Dos and don'ts for managing self-pay collections
Last week, FiercePracticeManagement reported live from the Medical Group Management Association annual conference in San Antonio with advice from Elizabeth Woodcock, principal of consultancy Fredericksburg, Va.-based Woodcock & Associates, on how to focus your practice's self-pay collections efforts. Woodcock provided too many valuable tips to share in one article, so here are several more important dos and don'ts she provided during the presentation.
Do boost your financial controls.
If you succeed in taking in most of the money you should at patients' time of service, your practice could potentially be collecting thousands of dollars more over the counter than it was previously. This much cash passing hands opens up the opportunity for dishonest employees to commit internal fraud, Woodcock said. To safeguard against the risk of embezzlement, make sure you establish and follow robust internal controls.
Do use pre-employment competency testing.
Up to 70 percent of job candidates lie on their resumes, Woodcock said, adding that "anybody can look good during a 30-minute interview." But newer requirements of medical office employees call for hiring employees who possess certain skills, such as using certain technologies or being able to calculate 20 percent of a number to determine a patient's coinsurance.
"It's been built into medical practice culture that we have to wait until a balance is 120 days past due to ask for money, but there's no reason to wait."
Therefore, as part of your screening process, test candidates on how they would handle specific scenarios in your practice. For example, you could hand the person a payer denial with all identifying information blacked out and ask, "What would you do about this?"

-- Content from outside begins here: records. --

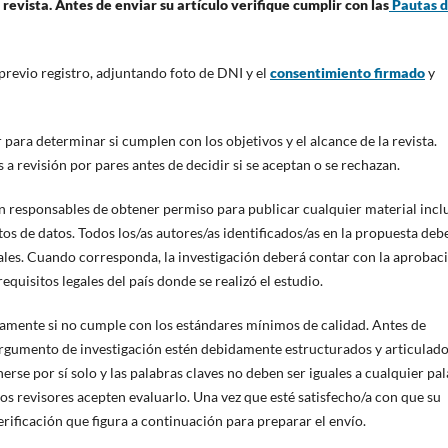
a revista. Antes de enviar su artículo verifique cumplir con las
Pautas 
 previo registro, adjuntando foto de DNI y el
consentimiento firmado
y
 para determinar si cumplen con los objetivos y el alcance de la revista.
a revisión por pares antes de decidir si se aceptan o se rechazan.
on responsables de obtener permiso para publicar cualquier material incl
s de datos. Todos los/as autores/as identificados/as en la propuesta deb
les. Cuando corresponda, la investigación deberá contar con la aprobac
quisitos legales del país donde se realizó el estudio.
tamente si no cumple con los estándares mínimos de calidad. Antes de
 argumento de investigación estén debidamente estructurados y articulado
erse por sí solo y las palabras claves no deben ser iguales a cualquier pa
los revisores acepten evaluarlo. Una vez que esté satisfecho/a con que su
erificación que figura a continuación para preparar el envío.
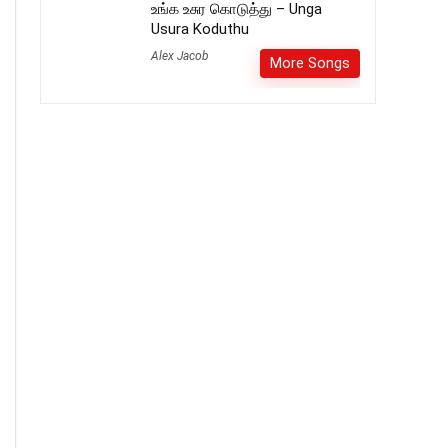
உங்க உசுர கொடுத்து – Unga
Usura Koduthu
Alex Jacob
More Songs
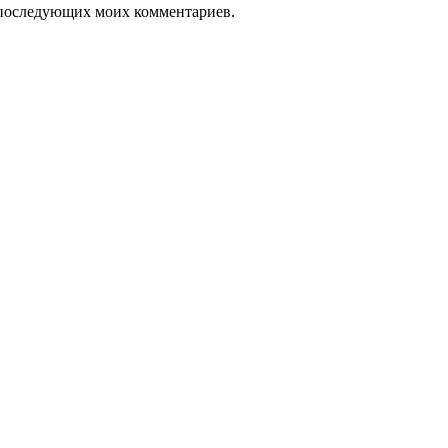
ля последующих моих комментариев.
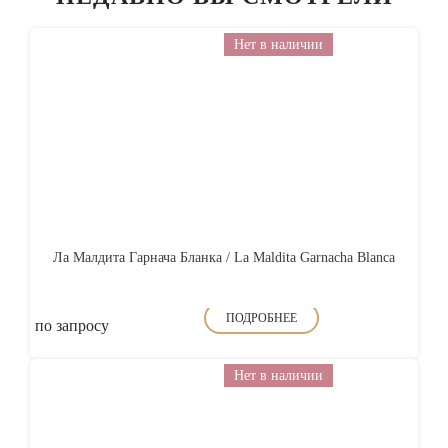
Нет в наличии
Ла Малдита Гарнача Бланка / La Maldita Garnacha Blanca
ПОДРОБНЕЕ
по запросу
Нет в наличии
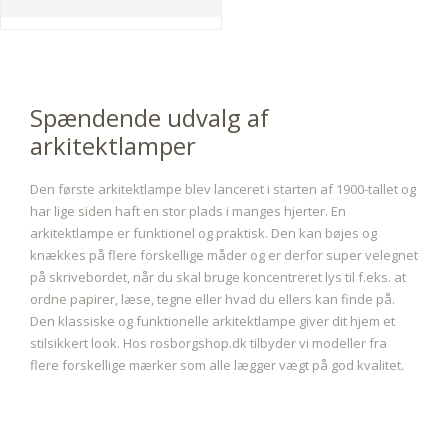
Spændende udvalg af
arkitektlamper
Den første arkitektlampe blev lanceret i starten af 1900-tallet og
har lige siden haft en stor plads i manges hjerter. En
arkitektlampe er funktionel og praktisk. Den kan bøjes og
knækkes på flere forskellige måder og er derfor super velegnet
på skrivebordet, når du skal bruge koncentreret lys til f.eks. at
ordne papirer, læse, tegne eller hvad du ellers kan finde på.
Den klassiske og funktionelle arkitektlampe giver dit hjem et
stilsikkert look. Hos rosborgshop.dk tilbyder vi modeller fra
flere forskellige mærker som alle lægger vægt på god kvalitet.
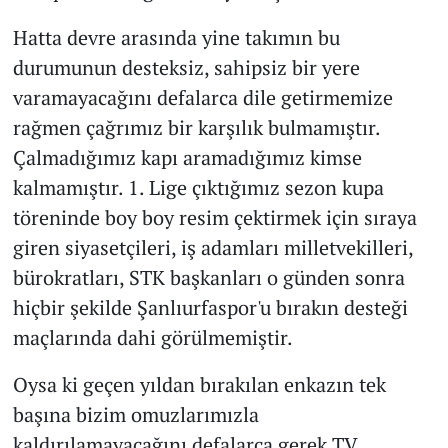
Hatta devre arasında yine takımın bu
durumunun desteksiz, sahipsiz bir yere
varamayacağını defalarca dile getirmemize
rağmen çağrımız bir karşılık bulmamıştır.
Çalmadığımız kapı aramadığımız kimse
kalmamıştır. 1. Lige çıktığımız sezon kupa
töreninde boy boy resim çektirmek için sıraya
giren siyasetçileri, iş adamları milletvekilleri,
bürokratları, STK başkanları o günden sonra
hiçbir şekilde Şanlıurfaspor'u bırakın desteği
maçlarında dahi görülmemiştir.
Oysa ki geçen yıldan bırakılan enkazın tek
başına bizim omuzlarımızla
kaldırılamayacağını defalarca gerek TV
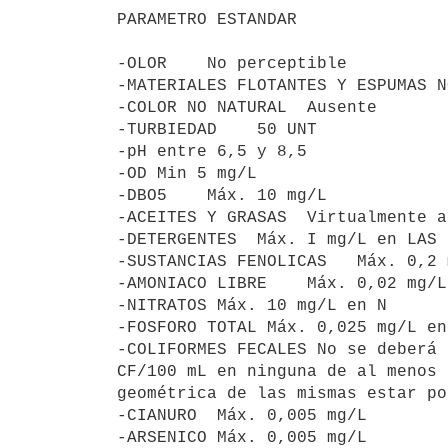
PARAMETRO ESTANDAR

-OLOR    No perceptible

-MATERIALES FLOTANTES Y ESPUMAS N
-COLOR NO NATURAL  Ausente

-TURBIEDAD    50 UNT

-pH entre 6,5 y 8,5

-OD Min 5 mg/L

-DBO5    Máx. 10 mg/L

-ACEITES Y GRASAS  Virtualmente a
-DETERGENTES  Máx. I mg/L en LAS

-SUSTANCIAS FENOLICAS   Máx. 0,2 
-AMONIACO LIBRE    Máx. 0,02 mg/L
-NITRATOS Máx. 10 mg/L en N

-FOSFORO TOTAL Máx. 0,025 mg/L en 
-COLIFORMES FECALES No se deberá 
CF/100 mL en ninguna de al menos 
geométrica de las mismas estar po
-CIANURO  Máx. 0,005 mg/L

-ARSENICO Máx. 0,005 mg/L
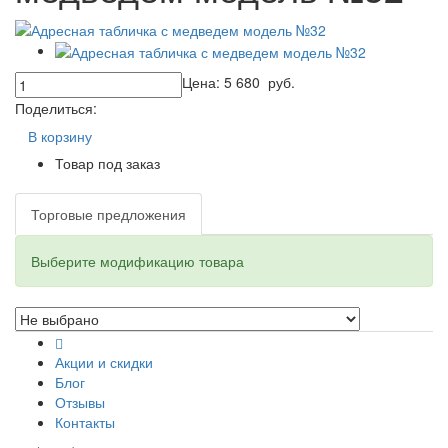
Цена:
5 680
руб.
Поделиться:
В корзину
Товар под заказ
Торговые предложения
Выберите модификацию товара
Акции и скидки
Блог
Отзывы
Контакты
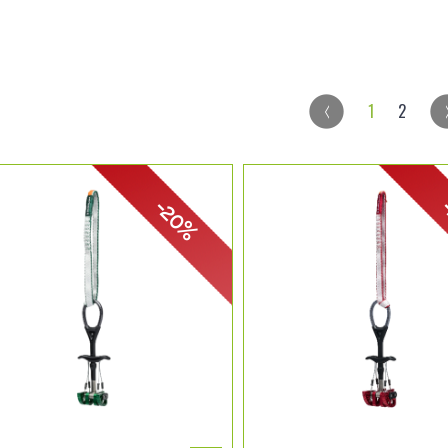
1
2
-20%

Don't take rescheduling lightly.
While threatening to reschedule patients who aren't prepared to pay up may sound like an effective strategy, Woodcock cautioned against enforcing such policies, at least without discussing the issues of patient abandonment and dismissal with your malpractice carrier first.
"I worry about the medical-legal risk to put it in the hands of a [non-clinical] staffer to refuse to see a patient," she said.
Don't wait until balances are past due to collect.
"It's been built into medical practice culture that we have to wait until a balance is 120 days past due to ask for money, but there's no reason to wait," Woodcock said.
>> Check out FierceHealthFinance's special report on "Patient Collection Best Practices"
Rather, instruct staff to hand a current statement to every self-pay patient owing a balance before they leave the office, she said. To boost collections even earlier in the revenue cycle, consider having schedulers inform patients of their exact balances at the time they call to make an appointment. Even if the patient doesn't pay off the balance with a credit card during that phone call, he or she will know the practice has an expectation that it will be paid on the day of the office visit.